The Energy Strategy Guidelines for Uruguay were defined in 2006 by the Ministry of Industry, Energy and Mines (MIEM). This strategy includes: (i) diversifying energy sources to reduce costs and emissions, as well as increase energy security; (ii) increasing private participation in new renewable power generation; (iii) increasing regional energy trade; and (iv) facilitating availability and acquisition of energy efficient goods and services, including efforts to raise public awareness regarding demand-side management interventions. According to the National Directorate for Energy and Nuclear Technology (DNETN), grid-connected wind power generation is one of the domestic resources with both medium and long term potential in Uruguay. [10]
The government has taken action to promote RE development. In March 2006, the executive power issued Decree No.77/2006 to foster private generation through wind, biomass and small hydropower plants. A target of 60 MW was established for the first tender, which was conducted by UTE in August 2006. Although bids received for wind and biomass projects were all higher than US$70/MWh, this can be attributed to the small size of the proposed projects and the uncertainty of contractual arrangements. [10]
Interconnecting with Brazil is also particularly attractive.

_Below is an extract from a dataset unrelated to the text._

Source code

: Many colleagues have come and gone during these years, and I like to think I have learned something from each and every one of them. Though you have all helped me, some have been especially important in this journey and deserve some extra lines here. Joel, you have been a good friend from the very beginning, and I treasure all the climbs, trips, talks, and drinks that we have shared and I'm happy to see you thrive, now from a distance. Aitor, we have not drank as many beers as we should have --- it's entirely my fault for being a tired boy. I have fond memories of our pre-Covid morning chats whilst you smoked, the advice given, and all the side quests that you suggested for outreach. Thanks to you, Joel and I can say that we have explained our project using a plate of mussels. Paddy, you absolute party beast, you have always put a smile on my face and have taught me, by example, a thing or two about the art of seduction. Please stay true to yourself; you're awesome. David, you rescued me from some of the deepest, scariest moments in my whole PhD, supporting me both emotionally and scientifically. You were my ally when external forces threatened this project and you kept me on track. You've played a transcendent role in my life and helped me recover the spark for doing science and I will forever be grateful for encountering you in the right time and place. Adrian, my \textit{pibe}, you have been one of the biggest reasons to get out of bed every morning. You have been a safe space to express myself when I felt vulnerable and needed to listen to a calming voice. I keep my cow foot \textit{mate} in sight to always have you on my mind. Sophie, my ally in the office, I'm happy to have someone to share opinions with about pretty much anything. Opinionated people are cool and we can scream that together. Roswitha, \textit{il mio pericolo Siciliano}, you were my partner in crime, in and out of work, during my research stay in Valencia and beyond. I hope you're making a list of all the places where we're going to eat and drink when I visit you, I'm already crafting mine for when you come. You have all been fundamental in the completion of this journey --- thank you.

The expansion of the interconnection capacity with Brazil may be carried out either along the Coast or from Salto Grande. This expansion would contribute to diversifying the supply sources and could be done in order to take advantage of the installation of large thermal (coal) plants in the South of Brazil. [10]
For 2008, the overall weighted average tariff was US$0.139/kWh. Average tariffs for some sectors are presented below:
OLADE (Organización Latinoamericana de Energía) estimated that CO2 emissions from electricity production in 2006 were 1.55 million tons of CO2. [25] As of September 2009, there were only three registered CDM projects in Uruguay, all of them related to energy: the Montevideo Landfill Gas Capture and Flare Project, the Fray Bentos Biomass Power Generation Project and a project on partial substitution of fossil fuels with biomass in cement manufacture. Total expected emissions reductions are 251,213 tons of CO2e per year. [26]
The only active energy project financed by the World Bank in Uruguay is the Energy Efficiency Project (PERMER), with a US$6.88 million grant from the Global Environmental Facility. The objective this project is to increase the demand for and competitive supply of energy efficiency goods and services, contributing to improved efficiency of energy use, reduced reliance of the Uruguayan economy on imported electricity and fuels, and reduced emissions from the energy sector.